Believe it or not, obesity is one of the biggest perpetrators of most lifestyle diseases today. Global obesity has doubled since 1980. In 2014, more than 1.9 billion adults (39%), 18 years and above, were overweight and of these, over 600 million (13%) were obese. The World Health Organization states that most of the world’s population live in countries where more people die of obesity than being underweight.
Obesity and the Underprivileged
Evidence shows that in developing countries, overtime economic progress has passed on obesity to the less privileged. There are enough indications from which we can expect the poor to experience obesity and the associated health conditions in the long run. This shift in obesity to the less wealthy in developing countries is especially disconcerting since majority of the poor continue to grapple with the problem of high levels of under-nutrition. Therefore, there is a greater risk of the poor getting exposed to a double whammy – under nutrition and obesity.

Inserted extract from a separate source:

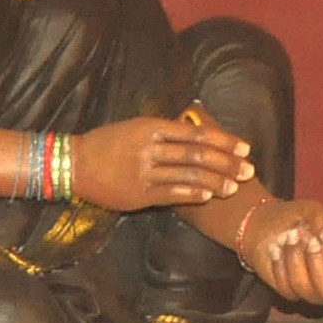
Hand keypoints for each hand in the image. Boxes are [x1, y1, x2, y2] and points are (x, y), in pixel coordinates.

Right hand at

Although the gaps remain large, our analysis indicates a weakening of the socio-economic pattern of obesity over a relatively short period. Using caste and the corresponding economic hierarchy, the highest proportion of obesity was found among the most affluent, followed by the OBCs, SCs and STs in 2005. While this pattern prevailed in 2012, the OBCs and SCs recorded considerably higher proportions of overweight and obese people.
Obesity in Indian Women
The data looks quite grim when we turn to obesity rate in women. In India, the proportion of overweight and obese women in the age group 15-60 years rose sharply in a short period – from 14.4 % in 2005 to 23.59 % in 2012. Of these 2.85 % were obese in 2005 and 5.85 % in 2012. It can easily be seen that the obesity rate more than doubled over a period of 7 years.
The rural-urban contrast in obesity is striking. About 9.38 % of the rural population was overweight/obese in 2005 which shot up to 17.7 % in 2012. The obese among them more than doubled. Over a quarter of the urban population was overweight/obese in 2005 which spiked to about 40%.
1 out of 4 women among the wealthiest was recorded to be overweight in 2005 which rose to 4 out of 10 in 2012. In sharp contrast, 1 out of 10 among the least wealthy class was obese in 2005 which doubled in 2012.
If we divide the sample of women into three age-groups, the youngest lot (aged 15-30 years) recorded the largest rise in obesity while the oldest (45-50 years) maintained the highest prevalence. Middle-aged women (30-45 years) experienced a large increase and were almost at par with the oldest.
Diet Diversification and the Rise of NCDs
Another socio-economical trend that is increasingly visible in India is the dietary diversification among the middle and the affluent classes. One of the features of greater food diversity is eating out which typically entails consumption of food high in sugar, saturated fat and salt. There is an evident trend of eating in restaurants and processed (rather than home cooked) food. This pattern is seen to be triggered owing to the rise in working women, nuclear two-income families and a preference for westernised foods. Other distinct but related contributory factors would include sedentary lifestyle and urbanisation.
Non-Communicable Diseases (NCDs) surged rapidly among women during 2005-2012. The majority of those suffering from high blood pressure and heart disease were in rural areas in 2012 while those suffering from diabetes were in urban areas in 2012.
Our analysis shows that obesity is associated with the rise in the prevalence of each of these diseases. Among those suffering from high blood pressure, the proportion of obese rose from about 14% to 46%; those suffering from heart disease saw the rise from about 32 % to 49 %; and the diabetics from about 46 % to 50 %.
In the end, it is worth contemplating if the government should focus more on the prevention of NCDs or on treating those who are already affected. Should the government focus more on populations or on individuals? Population-based interventions include spreading awareness and educating people about blood pressure, cholesterol concentration, body mass and other lifestyle-associated ailments. Formulation and regulation of policies would be another step – to ensure a check on salt and sugar in products; restrictions on tobacco and alcohol consumption, etc. If individualised health service interventions are not possible in a country like India then population-based interventions can have higher priority.